If you add straining wires along the fence you can train the bramley apple horizontally across the space as an espalier.
you could grow something low under it, something like mint or calendula would keep bees happy all summer once the apple blossom is over.

olderbutwiser · 20/04/2025 15:11

Given you’re stuck with the width I would add a tough climber to cover a bit of the fence - one of the more established clematis maybe. And underneath hebes and/or perennial cranesbills. And when bulbs are cheap pop those in all the way along for some good spring colour.

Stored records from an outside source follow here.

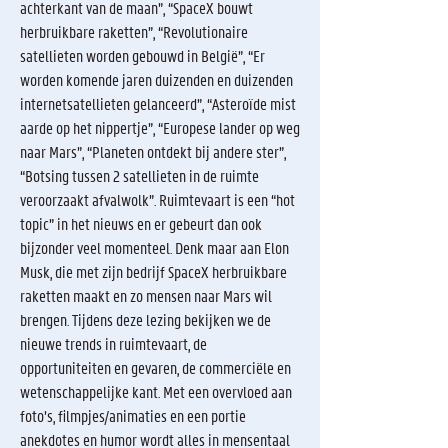
achterkant van de maan”, “SpaceX bouwt
herbruikbare raketten”, “Revolutionaire
satellieten worden gebouwd in België”, “Er
worden komende jaren duizenden en duizenden
internetsatellieten gelanceerd”, “Asteroïde mist
aarde op het nippertje”, “Europese lander op weg
naar Mars”, “Planeten ontdekt bij andere ster”,
“Botsing tussen 2 satellieten in de ruimte
veroorzaakt afvalwolk”. Ruimtevaart is een “hot
topic” in het nieuws en er gebeurt dan ook
bijzonder veel momenteel. Denk maar aan Elon
Musk, die met zijn bedrijf SpaceX herbruikbare
raketten maakt en zo mensen naar Mars wil
brengen. Tijdens deze lezing bekijken we de
nieuwe trends in ruimtevaart, de
opportuniteiten en gevaren, de commerciële en
wetenschappelijke kant. Met een overvloed aan
foto’s, filmpjes/animaties en een portie
anekdotes en humor wordt alles in mensentaal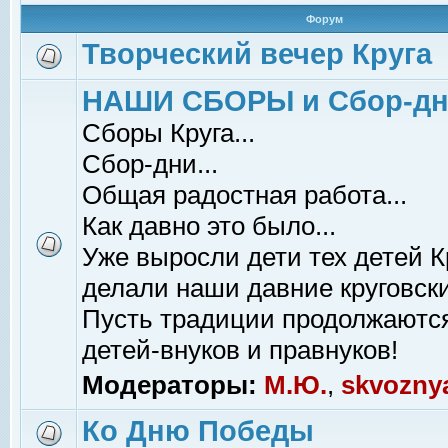
Форум
Творческий вечер Круга
НАШИ СБОРЫ и Сбор-д
Сборы Круга...
Сбор-дни...
Общая радостная работа...
Как давно это было...
Уже выросли дети тех детей К
делали наши давние круговски
Пусть традиции продолжаютс
детей-внуков и правнуков!
Модераторы:
М.Ю.
,
skvozny
Ко Дню Победы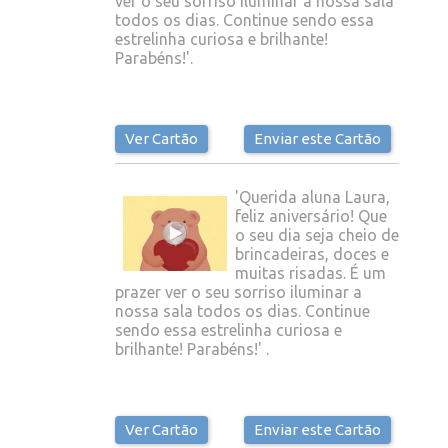
ver o seu sorriso iluminar a nossa sala
todos os dias. Continue sendo essa
estrelinha curiosa e brilhante!
Parabéns!'.
Ver Cartão
Enviar este Cartão
'Querida aluna Laura,
feliz aniversário! Que
o seu dia seja cheio de
brincadeiras, doces e
muitas risadas. É um
prazer ver o seu sorriso iluminar a
nossa sala todos os dias. Continue
sendo essa estrelinha curiosa e
brilhante! Parabéns!' .
Ver Cartão
Enviar este Cartão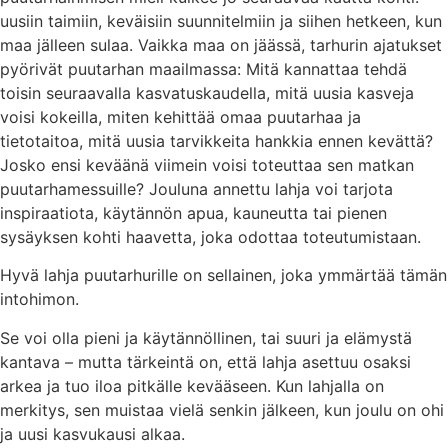
uusiin taimiin, keväisiin suunnitelmiin ja siihen hetkeen, kun
maa jälleen sulaa. Vaikka maa on jäässä, tarhurin ajatukset
pyörivät puutarhan maailmassa: Mitä kannattaa tehdä
toisin seuraavalla kasvatuskaudella, mitä uusia kasveja
voisi kokeilla, miten kehittää omaa puutarhaa ja
tietotaitoa, mitä uusia tarvikkeita hankkia ennen kevättä?
Josko ensi keväänä viimein voisi toteuttaa sen matkan
puutarhamessuille? Jouluna annettu lahja voi tarjota
inspiraatiota, käytännön apua, kauneutta tai pienen
sysäyksen kohti haavetta, joka odottaa toteutumistaan.
Hyvä lahja puutarhurille on sellainen, joka ymmärtää tämän
intohimon.
Se voi olla pieni ja käytännöllinen, tai suuri ja elämystä
kantava – mutta tärkeintä on, että lahja asettuu osaksi
arkea ja tuo iloa pitkälle kevääseen. Kun lahjalla on
merkitys, sen muistaa vielä senkin jälkeen, kun joulu on ohi
ja uusi kasvukausi alkaa.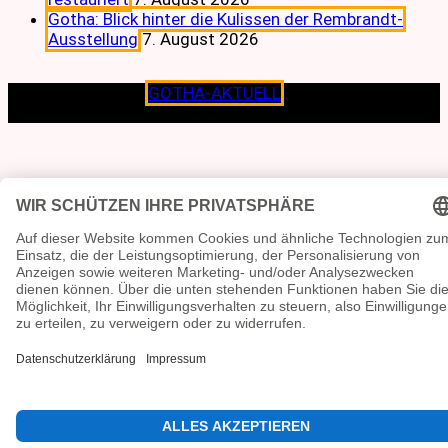
Gotha: Blick hinter die Kulissen der Rembrandt-
Ausstellung
7. August 2026
Copyright © 2026
GOTHA-AKTUELL
.|Seit jeher dem
Lokalen verpflichtet.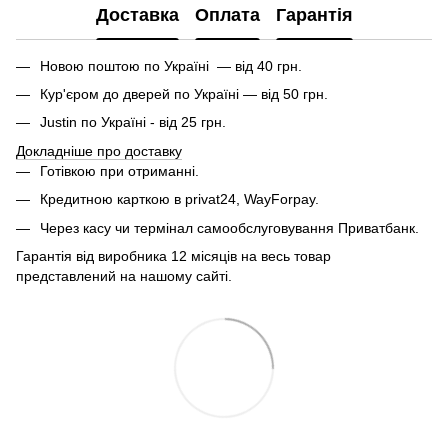
Доставка
Оплата
Гарантія
Новою поштою по Україні — від 40 грн.
Кур'єром до дверей по Україні — від 50 грн.
Justin по Україні - від 25 грн.
Докладніше про доставку
Готівкою при отриманні.
Кредитною карткою в privat24, WayForpay.
Через касу чи термінал самообслуговування Приватбанк.
Гарантія від виробника 12 місяців на весь товар
представлений на нашому сайті.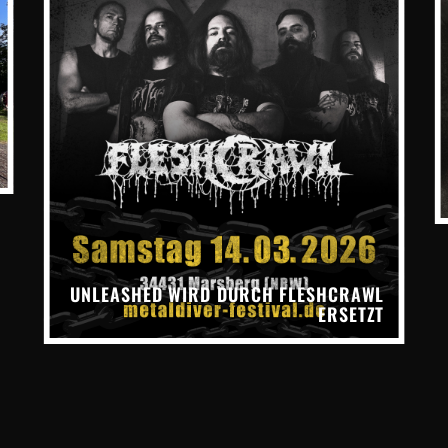
UNLEASHED WIRD DURCH FLESHCRAWL
ERSETZT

100PercentFaithful · 20/04/2025 21:00

One of the silver or golden eponymous bushes. They grow slowly, add winter interest and you can shape them.
www.gardenersworld.com/how-to/grow-plants/20-best-euonymus-plants/

LavenderBlue19 · 20/04/2025 21:04

What direction does it face, and what's the soil like? It's best to make borders at least a metre deep, ideally.

If you just want fence coverage I'd probably go for a jasmine.

Whattoplant · 20/04/2025 22:40

@LavenderBlue19 the soil is quite clayey, but the first task before planting anything is to dig out, replace with better quality and soil improver and turn over to mix it all in.

Our garden faces West and this border is along the bottom end of the garden so it gets a good amount of sun daily but also shaded later in the afternoon.

Everything that's planted has had the clay removed in a hole twice the size of the root ball and replaced with organic matter and the most suitable soils.